WHAT TO WORK ON: From the line that contains "text: (298, 474) -> (232, 488), moved" to the last line of the entries, write each line out exactly; include both ends and nothing else.

Items from a data source:
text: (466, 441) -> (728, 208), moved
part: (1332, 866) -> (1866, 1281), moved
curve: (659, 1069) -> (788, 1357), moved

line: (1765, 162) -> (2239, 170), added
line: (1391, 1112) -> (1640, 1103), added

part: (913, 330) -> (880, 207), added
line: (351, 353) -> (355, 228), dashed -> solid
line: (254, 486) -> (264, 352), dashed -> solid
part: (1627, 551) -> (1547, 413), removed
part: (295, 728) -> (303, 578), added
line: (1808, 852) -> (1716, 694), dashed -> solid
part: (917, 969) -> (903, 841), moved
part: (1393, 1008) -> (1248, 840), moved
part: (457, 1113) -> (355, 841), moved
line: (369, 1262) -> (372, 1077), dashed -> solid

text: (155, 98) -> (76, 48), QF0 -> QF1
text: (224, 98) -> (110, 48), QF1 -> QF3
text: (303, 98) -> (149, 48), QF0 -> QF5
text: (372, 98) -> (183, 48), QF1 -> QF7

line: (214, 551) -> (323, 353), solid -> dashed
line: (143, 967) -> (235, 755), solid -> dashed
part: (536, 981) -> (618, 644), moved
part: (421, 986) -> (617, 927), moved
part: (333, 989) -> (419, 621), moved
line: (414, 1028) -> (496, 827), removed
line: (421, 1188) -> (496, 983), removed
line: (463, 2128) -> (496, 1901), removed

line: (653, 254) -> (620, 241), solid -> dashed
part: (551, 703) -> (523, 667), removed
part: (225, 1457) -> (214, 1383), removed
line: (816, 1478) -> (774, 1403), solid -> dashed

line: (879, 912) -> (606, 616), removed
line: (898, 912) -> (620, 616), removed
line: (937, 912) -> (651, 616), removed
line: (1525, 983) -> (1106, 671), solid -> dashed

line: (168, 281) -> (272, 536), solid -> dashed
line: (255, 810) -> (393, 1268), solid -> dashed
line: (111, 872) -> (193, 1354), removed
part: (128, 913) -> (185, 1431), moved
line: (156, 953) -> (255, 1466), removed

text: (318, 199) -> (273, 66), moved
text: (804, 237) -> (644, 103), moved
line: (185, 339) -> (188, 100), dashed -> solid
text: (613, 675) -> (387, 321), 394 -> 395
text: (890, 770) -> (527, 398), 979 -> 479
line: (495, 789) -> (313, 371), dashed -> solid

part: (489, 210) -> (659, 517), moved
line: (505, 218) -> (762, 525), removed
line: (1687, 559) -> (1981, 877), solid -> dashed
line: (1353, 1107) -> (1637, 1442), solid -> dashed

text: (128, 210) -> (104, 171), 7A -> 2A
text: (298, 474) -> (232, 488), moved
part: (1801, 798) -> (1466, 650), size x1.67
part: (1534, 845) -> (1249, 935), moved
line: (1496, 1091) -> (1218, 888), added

ANSWER SECTION:
text: (298, 474) -> (232, 488), moved
part: (1801, 798) -> (1466, 650), size x1.67
part: (1534, 845) -> (1249, 935), moved
line: (1496, 1091) -> (1218, 888), added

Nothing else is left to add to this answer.